Concerned biologists wondered what controlled the tamarisk in their native lands. They investigated closely and found an obscure beetle in central Asia, the tamarisk leaf beetle, that loves to eat tamarisk and only tamarisk.
The beetle was introduced in Delta, Utah under a carefully controlled quarantine in 2004. The results were good and they were introduced to the Moab Valley in the past year.
The impact has been immediate and dramatic. Stands of tamarisk along the Colorado River and up every tributary large and small have been attacked in masse by hordes of the beetles. They strip the vegetation off the tamarisk early in the growing season. As a result, experts estimate that it will take several years before the tamarisk are killed.

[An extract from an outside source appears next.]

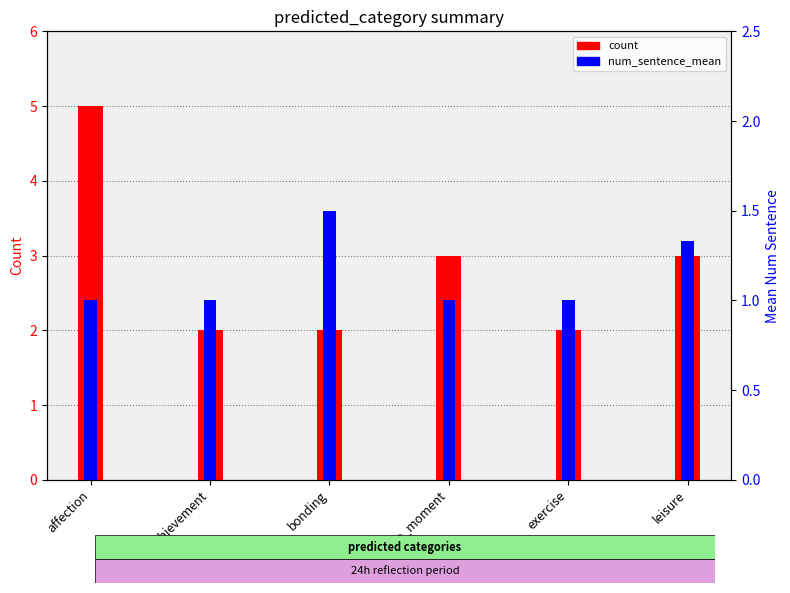

Reading left to right, what are all the values shown in this chart?

count: affection=5.0	achievement=2.0	bonding=2.0	enjoy_the_moment=3.0	exercise=2.0	leisure=3.0
num_sentence_mean: affection=1.0	achievement=1.0	bonding=1.5	enjoy_the_moment=1.0	exercise=1.0	leisure=1.3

No one knows what will happen then. The trees will be dead and dry along the streambeds. Their tangled root systems, which are so effective in stopping stream bed erosion, are likely to stay in the stream beds even longer.
Natural vegetation will eventually finds its place again along the stream beds.
It just may be a matter of time before the beetles make their way to the San Juan River corridor. The impact will be as great or greater along portions of the San Juan as it has been on the Colorado.